Все зависело от следующей встречи. Он посмотрит Николь в глаза и прочтет в них правду. Гейбриел ждал, что девушка зайдет в «Вязы» под каким-нибудь предлогом, но она не приходила и не звонила.

Гейб вдруг вспомнил, что врачи советовали ему побольше двигаться, и тут же отправился на прогулку, во время которой ноги сами привели его к ветлечебнице. Но он был вознагражден лишь тем, что увидел удаляющуюся машину Николь. Вероятно, она поехала на какую-нибудь ферму, но, когда вернется и будет посвободнее, обязательно позвонит мне, решил Гейб.

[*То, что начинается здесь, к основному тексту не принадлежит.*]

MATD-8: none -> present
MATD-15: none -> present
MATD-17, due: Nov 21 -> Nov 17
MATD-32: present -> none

Как ни странно, он пришел домой умиротворенным.

Время в ожидании звонка Николь тянулось бесконечно. Дом казался невыносимо одиноким после шумного праздника. Гейб вспомнил Полли, ее милое, несмотря на следы болезни, круглое личико; ее приветливый характер, на который горькая судьба не наложила отпечаток. Он также думал о Бобби и его странной детской мудрости, о бережном отношении к тому, что любишь невзирая на несовершенство. Гейб вздохнул.

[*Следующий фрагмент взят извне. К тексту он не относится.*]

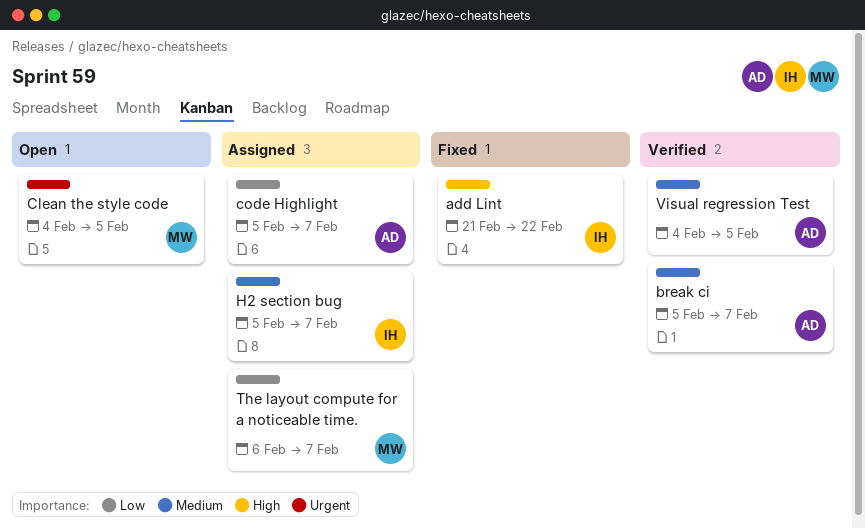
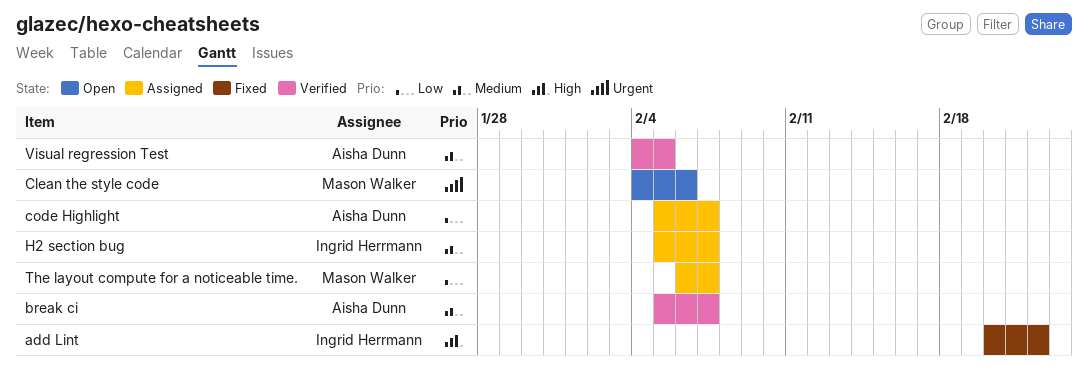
add Lint, start: Feb 21 -> Feb 20
Clean the style code, due: Feb 5 -> Feb 6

Когда-то совершенство его жизни было предметом зависти многих и казалось, что останется таковым и дальше. Он был молод, красив, гордился любовью самой замечательной в мире девушки. Но… И молодость, и красота оказались преходящими, а с их исчезновением разбились вдребезги все надежды на счастье. Гейб отказался от любви. Ему казалось несправедливым, что замечательная девушка, полюбившая жизнерадостного красавца, вдруг стала бы женой калеки с дурным характером. Он внушил себе, что поступил так исключительно для пользы Николь. Однако простодушное замечание ребенка открыло ему истинный, куда менее благородный мотив. Гейб понял, что просто испугался. Да-да, испугался положиться на великодушие женской любви. Он разбил счастье Николь именно по этой причине и теперь заслуживает наказания. Однако от внезапного прозрения Гейбу не стало легче.

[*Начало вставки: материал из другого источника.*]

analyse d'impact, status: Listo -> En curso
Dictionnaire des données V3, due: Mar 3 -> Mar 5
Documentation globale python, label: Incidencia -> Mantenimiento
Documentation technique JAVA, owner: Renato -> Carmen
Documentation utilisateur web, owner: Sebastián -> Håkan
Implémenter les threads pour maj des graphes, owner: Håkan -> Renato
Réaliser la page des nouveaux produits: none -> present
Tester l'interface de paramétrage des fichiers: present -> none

Геллахер невольно прислушался и вдохновенным голосам, славящим рождение Спасителя. Собравшиеся на рождественскую службу воспевали единение рода человеческого, которое было чуждо Гейбу. Он разуверился в нем в тот день, когда решил нести свой крест один. Сейчас же у него заныло сердце, поскольку Гейб наконец в полной мере осознал, чего добровольно лишил себя. Он ушел, так и не дождавшись окончания службы.

Миссис Коллинз еще не ложилась спать. Гейб надеялся, что она сообщит о звонке Николь, но экономка только сказала, что, как обычно, отнесла графин с виски, лед и бокал в библиотеку. Гейб поздравил ее с Рождеством и пожелал доброй ночи.